### Required task
Please reproduce every line of the material below word for word, keeping the same order.

### Data for the task
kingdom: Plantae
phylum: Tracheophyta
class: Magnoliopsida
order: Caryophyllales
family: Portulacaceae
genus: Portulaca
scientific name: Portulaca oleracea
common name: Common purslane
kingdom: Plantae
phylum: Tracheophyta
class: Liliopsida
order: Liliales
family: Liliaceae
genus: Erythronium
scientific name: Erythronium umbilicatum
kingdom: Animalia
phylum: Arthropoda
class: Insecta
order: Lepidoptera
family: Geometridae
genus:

### Task result
kingdom: Plantae
phylum: Tracheophyta
class: Magnoliopsida
order: Caryophyllales
family: Portulacaceae
genus: Portulaca
scientific name: Portulaca oleracea
common name: Common purslane
kingdom: Plantae
phylum: Tracheophyta
class: Liliopsida
order: Liliales
family: Liliaceae
genus: Erythronium
scientific name: Erythronium umbilicatum
kingdom: Animalia
phylum: Arthropoda
class: Insecta
order: Lepidoptera
family: Geometridae
genus:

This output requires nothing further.